» **EXERCISE GOAL**
Reproduce the glossary entries below word for word, leaving out the pictures.

» **EXTRACTED ENTRIES**
__________
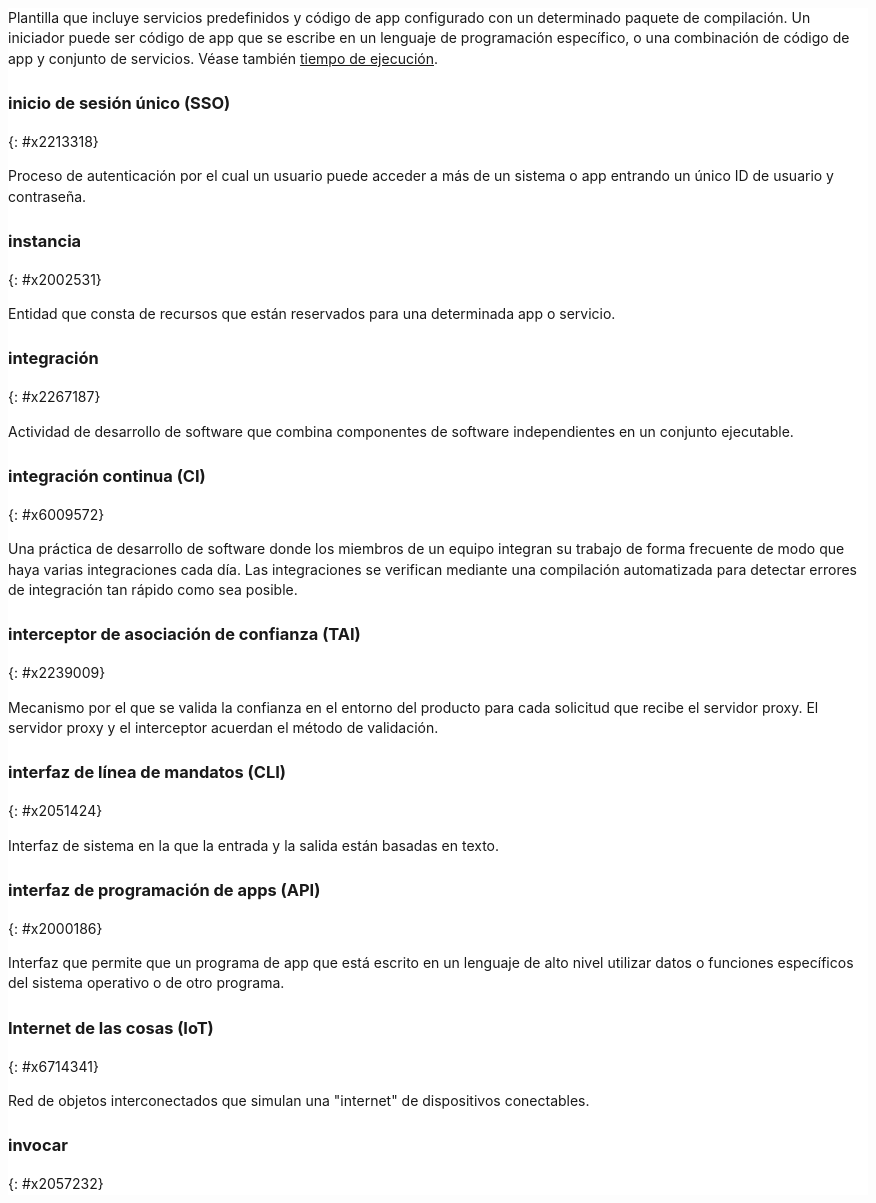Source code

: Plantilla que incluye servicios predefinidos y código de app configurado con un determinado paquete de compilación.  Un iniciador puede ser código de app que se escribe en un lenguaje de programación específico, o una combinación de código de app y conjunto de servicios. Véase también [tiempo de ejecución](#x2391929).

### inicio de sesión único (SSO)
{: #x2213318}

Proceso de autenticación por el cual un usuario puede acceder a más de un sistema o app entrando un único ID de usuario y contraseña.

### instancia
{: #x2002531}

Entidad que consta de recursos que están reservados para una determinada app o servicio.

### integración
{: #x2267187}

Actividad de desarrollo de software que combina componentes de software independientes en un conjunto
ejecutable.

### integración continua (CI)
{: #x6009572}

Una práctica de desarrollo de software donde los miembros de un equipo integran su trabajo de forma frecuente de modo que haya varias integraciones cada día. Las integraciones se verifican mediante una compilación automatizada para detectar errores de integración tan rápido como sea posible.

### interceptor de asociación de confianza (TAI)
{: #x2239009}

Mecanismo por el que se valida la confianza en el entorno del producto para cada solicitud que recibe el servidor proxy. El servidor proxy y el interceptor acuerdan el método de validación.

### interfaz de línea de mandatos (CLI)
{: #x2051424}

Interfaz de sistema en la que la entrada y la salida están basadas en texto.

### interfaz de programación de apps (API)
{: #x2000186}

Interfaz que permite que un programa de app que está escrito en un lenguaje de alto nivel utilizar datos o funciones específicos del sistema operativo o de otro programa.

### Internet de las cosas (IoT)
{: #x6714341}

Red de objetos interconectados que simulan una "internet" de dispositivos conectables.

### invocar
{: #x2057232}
__________
» **YOUR SOLUTION**
Source code

: Plantilla que incluye servicios predefinidos y código de app configurado con un determinado paquete de compilación.  Un iniciador puede ser código de app que se escribe en un lenguaje de programación específico, o una combinación de código de app y conjunto de servicios. Véase también [tiempo de ejecución](#x2391929).

### inicio de sesión único (SSO)
{: #x2213318}

Proceso de autenticación por el cual un usuario puede acceder a más de un sistema o app entrando un único ID de usuario y contraseña.

### instancia
{: #x2002531}

Entidad que consta de recursos que están reservados para una determinada app o servicio.

### integración
{: #x2267187}

Actividad de desarrollo de software que combina componentes de software independientes en un conjunto
ejecutable.

### integración continua (CI)
{: #x6009572}

Una práctica de desarrollo de software donde los miembros de un equipo integran su trabajo de forma frecuente de modo que haya varias integraciones cada día. Las integraciones se verifican mediante una compilación automatizada para detectar errores de integración tan rápido como sea posible.

### interceptor de asociación de confianza (TAI)
{: #x2239009}

Mecanismo por el que se valida la confianza en el entorno del producto para cada solicitud que recibe el servidor proxy. El servidor proxy y el interceptor acuerdan el método de validación.

### interfaz de línea de mandatos (CLI)
{: #x2051424}

Interfaz de sistema en la que la entrada y la salida están basadas en texto.

### interfaz de programación de apps (API)
{: #x2000186}

Interfaz que permite que un programa de app que está escrito en un lenguaje de alto nivel utilizar datos o funciones específicos del sistema operativo o de otro programa.

### Internet de las cosas (IoT)
{: #x6714341}

Red de objetos interconectados que simulan una "internet" de dispositivos conectables.

### invocar
{: #x2057232}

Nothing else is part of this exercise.